(Il Sole 24 Ore Radiocor) – Advance sectors Commodities, technology and banking They pushed the European listings that closed the last session of the week with positive territory. Following the price hike by European Central Bank By 75 basis points, with investors convinced that monetary tightening of central banks is now practically discounted by the market, in Avary Square the Ftse Mib is up 1.92% above 22,000 points, buoyed by financial stocks, which will benefit from more restrictive ECB policy , with increased interest margins. In Frankfurt, the Dax40 rose 1.43%, in Paris, the Cac40 rose 1.41%, in Amsterdam the Aex rose 1.72% and in London, the Ftse100 rose 1.23%, on the day the Bank of England decided to postpone the decision on interest rates from 15 to September 22, as a sign of condolence and respect for the death of Queen Elizabeth II, who passed away yesterday at the age of 96 and after 70 years of rule. Meanwhile, on the other side of the ocean, the market is now convinced that Federal Reserve It will raise interest rates – at the end of the next meeting on September 20-21 – by 75 basis points for the third time in a row. Looking at securities, banking, energy and managed savings in the Milan spotlight.
On Thursday, the European Central Bank raised interest rates by 75 basis points, the largest rise in Eurotower history, and President Christine Lagarde triggered a stagflation scenario, with downside risks for the economy and upside risks for inflation. Encouraging signs on the consumer price front came from China, where inflation unexpectedly slowed in August.
7 billion BoTs are allocated annually, the highest performance since 2012
Meanwhile, the Treasury Department granted annual BoTs of 7 billion, equivalent to the full amount offered, against a request of 9.156 billion, with a coverage ratio of 1.31. The yield jumped more than 110 basis points to 2.091%, which had stood at 0.944% in the previous auction. To find a return on 12-month BoTs above 2%, it is necessary to go back to the August 2012 auction when it came to 2.677%.

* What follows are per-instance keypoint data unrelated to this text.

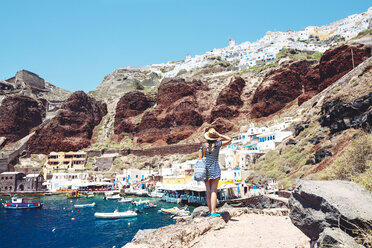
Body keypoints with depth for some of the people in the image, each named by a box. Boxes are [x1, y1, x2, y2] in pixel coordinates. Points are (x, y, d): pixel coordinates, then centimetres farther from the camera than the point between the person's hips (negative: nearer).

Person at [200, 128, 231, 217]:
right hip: (215, 169, -2)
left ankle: (210, 211, 10)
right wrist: (219, 135, 1)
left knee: (208, 192, 7)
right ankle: (213, 212, -7)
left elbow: (200, 158, 0)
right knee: (214, 191, -3)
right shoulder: (217, 144, -5)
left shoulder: (203, 145, 0)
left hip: (206, 169, 2)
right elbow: (229, 140, 2)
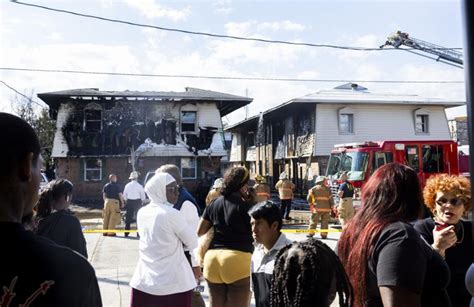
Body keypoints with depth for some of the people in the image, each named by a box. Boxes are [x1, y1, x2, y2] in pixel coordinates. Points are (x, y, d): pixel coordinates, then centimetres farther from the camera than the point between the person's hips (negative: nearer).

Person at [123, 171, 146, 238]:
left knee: (128, 217, 9)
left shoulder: (127, 185, -1)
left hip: (129, 202, 2)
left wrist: (126, 202, 19)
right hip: (137, 202, -2)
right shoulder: (139, 186, -9)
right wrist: (142, 202, 13)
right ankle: (138, 233, 4)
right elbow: (143, 196, -4)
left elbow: (124, 195, 5)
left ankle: (126, 233, 10)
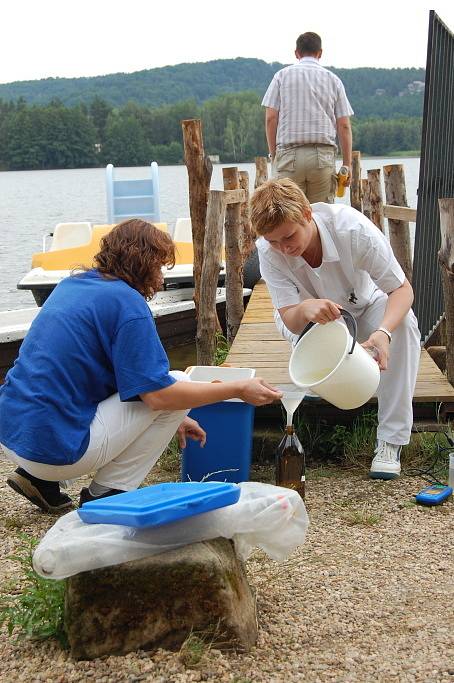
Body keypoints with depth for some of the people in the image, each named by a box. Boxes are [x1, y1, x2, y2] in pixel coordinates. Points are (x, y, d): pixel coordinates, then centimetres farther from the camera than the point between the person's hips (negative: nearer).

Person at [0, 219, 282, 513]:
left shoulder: (72, 284, 14)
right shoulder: (127, 302, -12)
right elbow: (157, 394, -15)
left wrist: (170, 419, 26)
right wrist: (239, 389, -5)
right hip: (57, 448, -8)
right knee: (177, 385, 0)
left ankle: (40, 478, 15)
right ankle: (106, 494, 2)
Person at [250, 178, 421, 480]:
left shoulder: (353, 228, -34)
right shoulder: (267, 250, -28)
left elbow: (402, 289, -29)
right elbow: (289, 320, -29)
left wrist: (383, 332, -50)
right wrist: (303, 309, -55)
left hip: (364, 307, 0)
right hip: (311, 319, 1)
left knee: (404, 323, -33)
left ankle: (391, 440, -26)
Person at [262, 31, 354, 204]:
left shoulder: (282, 75, 8)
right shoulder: (333, 79, 11)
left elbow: (271, 118, 1)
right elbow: (344, 126, 7)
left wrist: (273, 154, 9)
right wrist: (347, 164, 10)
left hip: (289, 153, -1)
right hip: (323, 155, 1)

Wall Street is heading for a positive week
Wall Street rose, with indicators moving towards the first positive week of the last four. Yesterday, Federal Reserve Chairman Jerome Powell reiterated the need for the US central bank to continue raising interest rates sharply to curb inflation. “We cannot ease monetary policy prematurely,” Powell warned. Fed Vice Chair Lyle Brainard said the fight against inflation would continue “for as long as necessary” and said she was “confident that we will be able to return to inflation at 2%.” Investors are now confident that the Federal Reserve will raise interest rates – at the end of its next meeting on September 20-21 – by 75 basis points for the third time in a row. The strength of the labor market indicates that the Federal Reserve will maintain its aggressive policy, with new claims for unemployment benefits falling for the fourth consecutive week, the Labor Department reported yesterday.

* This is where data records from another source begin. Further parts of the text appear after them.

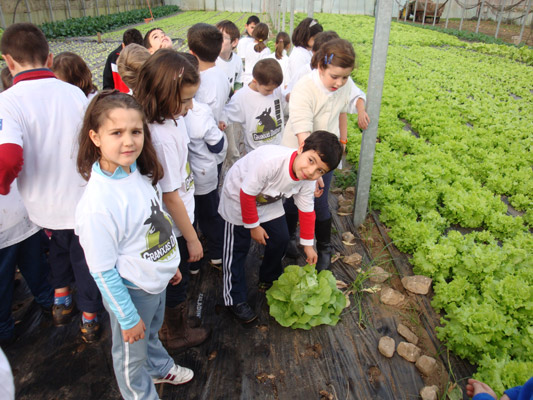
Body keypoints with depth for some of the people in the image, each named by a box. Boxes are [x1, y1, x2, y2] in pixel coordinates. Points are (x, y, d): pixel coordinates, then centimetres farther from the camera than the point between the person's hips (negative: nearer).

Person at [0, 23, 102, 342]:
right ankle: (89, 319, 33)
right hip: (82, 198, 1)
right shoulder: (76, 94, -7)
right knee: (85, 256, 20)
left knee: (59, 242, 31)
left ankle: (61, 296, 40)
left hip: (44, 204, -1)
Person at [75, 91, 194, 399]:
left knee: (152, 332, 33)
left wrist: (171, 265, 15)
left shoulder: (141, 173, -9)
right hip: (132, 291, -7)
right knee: (132, 353, 21)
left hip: (158, 280, 7)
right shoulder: (98, 202, -31)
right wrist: (127, 317, -14)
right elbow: (102, 270, -23)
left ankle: (159, 368, 61)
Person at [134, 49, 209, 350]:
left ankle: (175, 320, 55)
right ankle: (176, 334, 44)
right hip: (173, 227, -8)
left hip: (181, 216, 8)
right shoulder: (161, 138, -33)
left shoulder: (174, 119, -6)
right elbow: (171, 195, -25)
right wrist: (192, 238, -14)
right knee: (177, 279, 16)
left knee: (178, 277, 29)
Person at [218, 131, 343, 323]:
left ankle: (269, 280, 36)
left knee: (280, 239, 9)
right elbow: (247, 194, -30)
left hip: (269, 202, 6)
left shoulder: (308, 181, -20)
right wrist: (253, 226, -17)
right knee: (237, 249, 1)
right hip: (238, 198, -6)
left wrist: (308, 244, 4)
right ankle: (235, 299, 18)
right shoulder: (269, 161, -43)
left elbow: (306, 211, -4)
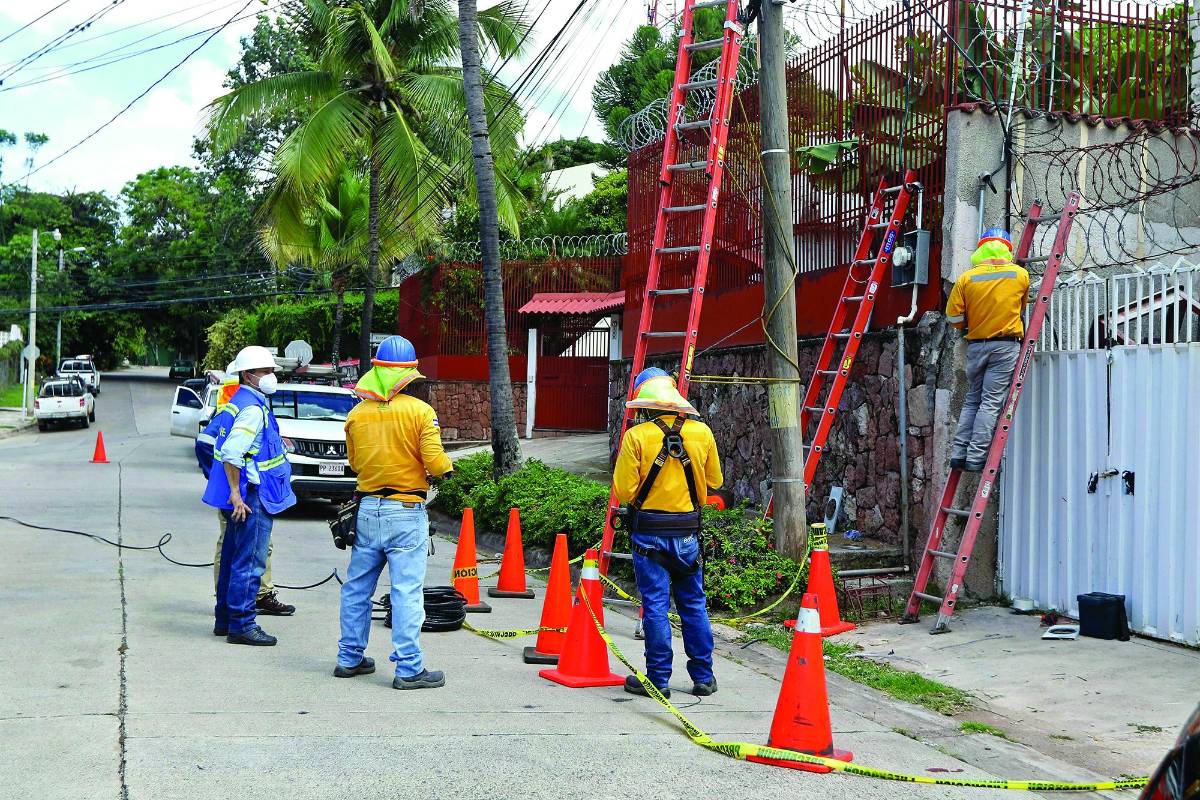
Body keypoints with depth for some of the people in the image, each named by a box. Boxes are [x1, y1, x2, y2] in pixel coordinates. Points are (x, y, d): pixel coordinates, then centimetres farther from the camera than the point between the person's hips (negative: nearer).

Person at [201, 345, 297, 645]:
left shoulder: (239, 402, 16)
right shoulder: (252, 409, -17)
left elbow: (220, 445, 24)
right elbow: (231, 453, -26)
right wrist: (236, 493, -24)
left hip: (241, 497, 11)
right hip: (250, 496, -11)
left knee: (232, 558, 17)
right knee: (249, 562, -6)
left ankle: (225, 619, 26)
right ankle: (242, 625, -2)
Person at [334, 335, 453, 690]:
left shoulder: (356, 414, 2)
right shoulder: (420, 411, -10)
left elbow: (354, 463, 13)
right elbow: (435, 461, -14)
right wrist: (447, 468, 7)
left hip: (367, 510, 5)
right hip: (405, 513, -4)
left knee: (357, 588, 15)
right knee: (407, 591, -3)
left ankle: (350, 658, 24)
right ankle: (409, 669, -2)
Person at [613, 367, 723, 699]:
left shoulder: (636, 436, -11)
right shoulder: (701, 432, -1)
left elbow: (624, 491, -11)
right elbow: (714, 482, 11)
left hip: (649, 532, -3)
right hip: (688, 532, 3)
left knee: (655, 606, 3)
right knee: (693, 604, 13)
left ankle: (658, 679, 6)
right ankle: (703, 677, 19)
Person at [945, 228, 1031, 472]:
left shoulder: (966, 278, -2)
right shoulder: (1020, 275, 0)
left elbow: (953, 316, 0)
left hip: (976, 345, 2)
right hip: (1005, 345, -2)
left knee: (972, 400, 14)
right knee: (991, 402, -3)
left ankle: (959, 453, 8)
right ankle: (976, 458, -8)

Banks in light of high interest rates supports revenue
Looking at securities, banking, energy and managed savings in the Milan spotlight. They finished at the top of the main part Intesa San Paulo (+5.33%), Finecobank (+ 5.02%) and Tenaris (+4.98%). The signal corresponding to Recordati (-0.88%). Among the banks, Banco Bpm (+3.185) and Bper (+2.82%) stand out. “The three-month Euribor curve to the end of 2023 points to a figure in the region of 2.4%, indicating further increases of over 160 basis points,” Equita analysts note. They add, “Entering in a positive and gradually rising rates scenario clearly constitutes an element of support for the profitability of the banking sector, as well as broadening the scope of safety to deal with a potentially dangerous macro deterioration.” “Monetary tightening” is “positive for Italian banks’ interest margin”, agreed by Banca Akros. They added that the suspension of the two-tier system to compensate for excess reserves would also have positive effects, thanks to “deposit rates higher than those of Tltro.”